The Ruby-throated Hummingbird is the favorite backyard bird of most of us who love birds. We adore watching this tiny sprite zip around the garden, dipping into flower after flower with its long bill. Incredibly, it can hover in front of a blossom, motionless except for its blurring wings and swaying tail. Sometimes it even flies backward. And the male’s dazzling, iridescent red throat–we can never see it often enough. However, some people are perplexed about why no hummers are seen regularly, or not at all, in their yards. In fact, ruby-throats are usually easy to attract by planting the flowers they favor and offering clean sugar water in a commercial feeder.

Hummingbirds are attracted to yards with a profusion of flowers from late April to midSeptember. They like red (or nearly red) tubular flowers of vines like Trumpet Honeysuckle (Lonicera sempervirens) and Trumpet Vine (Campsis radicans) or perennials like Cardinal Flower (Lobelia cardinalis), Wild Columbine (Aquilegia canadensis), and Bee Balm (Monarda didyma). However, they are fond of non-red flowers, too, like Great Blue Lobelia (Lobelia siphilitica), White Beardtongue (Penstemon digitalis), Blazing Star (Liatris spp.), Phlox (Phlox paniculata and P. divaricata), and Wild Bergamot (Monarda fistulosa). Ruby-throats will also use the flowers of native shrubs such as Pinzterbloom Azalea (Rhododendron periclymenoides) and Swamp Azalea (R. viscosum) and trees including Red Buckeye (Aesculus pavia), Eastern Redbud (Cercis Canadensis), and Tulip Tree (Liriodendron tulipifera). You can entice hummingbirds to use a feeder by initially hanging it close to the flowers where you see them nectaring. A red ribbon fluttering in the breeze nearby will also help attract the attention of passing hummers. After you see them using the feeder, you can gradually move it closer to your house where you can easily view the hummingbirds. The dispenser should be filled with a solution of one part sugar to four parts water. Adding red food coloring is not necessary and could be harmful to the hummers. Boil the sugar water and cool it before filling the feeder. An ant guard filled with water will keep ants from reaching the sweet solution. Because it can sicken them, hummingbirds avoid using spoiled sugar water, so it is crucial to thoroughly clean the container and refill it with clean solution at least once a week in cool weather and every 2-3 days in hot weather.

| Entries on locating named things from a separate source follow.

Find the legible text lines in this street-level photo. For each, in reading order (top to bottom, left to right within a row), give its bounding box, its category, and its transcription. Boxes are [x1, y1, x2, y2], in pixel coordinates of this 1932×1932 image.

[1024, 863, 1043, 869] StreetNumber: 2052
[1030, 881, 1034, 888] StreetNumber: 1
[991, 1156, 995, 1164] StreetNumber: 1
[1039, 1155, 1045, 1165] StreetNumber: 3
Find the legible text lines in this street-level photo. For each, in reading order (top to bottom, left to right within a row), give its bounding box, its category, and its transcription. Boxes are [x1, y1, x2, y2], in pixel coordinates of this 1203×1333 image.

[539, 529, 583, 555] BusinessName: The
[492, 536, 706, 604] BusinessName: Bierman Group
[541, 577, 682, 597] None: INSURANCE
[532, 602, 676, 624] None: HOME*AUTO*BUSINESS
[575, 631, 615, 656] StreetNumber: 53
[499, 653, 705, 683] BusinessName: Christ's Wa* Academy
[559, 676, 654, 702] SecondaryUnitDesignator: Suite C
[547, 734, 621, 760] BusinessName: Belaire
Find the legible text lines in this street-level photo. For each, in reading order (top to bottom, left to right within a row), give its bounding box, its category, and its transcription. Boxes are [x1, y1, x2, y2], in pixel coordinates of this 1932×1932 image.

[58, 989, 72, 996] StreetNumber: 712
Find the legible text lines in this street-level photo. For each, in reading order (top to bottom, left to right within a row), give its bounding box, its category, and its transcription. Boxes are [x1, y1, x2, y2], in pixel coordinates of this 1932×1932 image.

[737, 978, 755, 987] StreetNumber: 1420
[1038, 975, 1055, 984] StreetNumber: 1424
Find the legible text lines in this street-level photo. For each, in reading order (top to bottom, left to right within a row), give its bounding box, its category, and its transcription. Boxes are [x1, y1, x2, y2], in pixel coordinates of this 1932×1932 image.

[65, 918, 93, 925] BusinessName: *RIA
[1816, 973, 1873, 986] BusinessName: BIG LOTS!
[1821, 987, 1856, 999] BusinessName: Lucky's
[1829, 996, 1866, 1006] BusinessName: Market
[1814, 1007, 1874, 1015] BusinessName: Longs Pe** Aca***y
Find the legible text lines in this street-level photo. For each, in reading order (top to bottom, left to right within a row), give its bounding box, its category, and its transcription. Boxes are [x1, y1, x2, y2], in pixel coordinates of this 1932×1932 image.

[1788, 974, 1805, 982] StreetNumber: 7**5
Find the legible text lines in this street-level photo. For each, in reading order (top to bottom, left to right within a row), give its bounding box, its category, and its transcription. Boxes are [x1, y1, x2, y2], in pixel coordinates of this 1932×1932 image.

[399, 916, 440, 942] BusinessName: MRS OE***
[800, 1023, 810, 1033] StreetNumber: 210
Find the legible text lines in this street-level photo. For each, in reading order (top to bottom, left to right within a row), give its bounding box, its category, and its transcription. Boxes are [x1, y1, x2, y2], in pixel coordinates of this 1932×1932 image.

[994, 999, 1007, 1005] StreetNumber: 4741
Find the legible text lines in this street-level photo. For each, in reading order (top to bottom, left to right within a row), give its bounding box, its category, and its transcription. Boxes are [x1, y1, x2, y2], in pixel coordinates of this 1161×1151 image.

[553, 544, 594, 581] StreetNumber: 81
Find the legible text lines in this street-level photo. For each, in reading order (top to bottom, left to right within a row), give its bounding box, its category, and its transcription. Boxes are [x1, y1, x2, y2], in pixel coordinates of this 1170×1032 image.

You may be surprised to learn that hummingbirds eat insects and spiders, too. They need protein, so they hawk flying insects like gnats, fruit flies and mosquitoes and glean foliage and bark for caterpillars, aphids, and maggots. Please refrain from using pesticides, a sure way to eliminate the insect life so important to hummingbirds and other birds.

Once you have enticed Ruby-throated Hummingbirds to your yard, you will have opportunities to enjoy watching their behaviors. Sometimes a male hummingbird will do a pendulum arc display flight for a perched female. Males will frequently chase other males, females, and juveniles away from favorite feeders and flowers. Although tiny and dainty looking, hummingbirds are actually very aggressive toward each other. However, they are tolerant of humans and will sometimes even buzz at you when you’re wearing red. As you can see, once you have hummingbirds in your yard, watching them is definitely entertaining.

More Hummingbird Facts: • Hummingbirds drink 50% of their weight in nectar each day, so they must void the human equivalent of 20 gallons a day.

  • Ruby-throats usually weigh about 3.5 grams. Before migration they need to double their weight.
  • In addition to a long bill, they have a long tongue for reaching nectar inside a flower. The tongue, when retracted, wraps around the back of the skull.
  • After mating, the male does not associate with the female and takes no part in incubating the eggs or feeding the young.
  • Because they return to the same territories each year, you can expect “your” hummingbirds to use your yard year after year. In fact, even the hummers that are passing through during migration will return to the same flowers and feeders.
  • During migration Ruby-throated Hummingbirds fly 600 miles nonstop across the Gulf of Mexico. They fly 30 miles per hour for a minimum of 16.5 hours.
  • Hummingbirds enjoy flying through a spray of water and bathing on wet leaves. Commercial misters are available.
  • They beat their wings 55-75 times per second.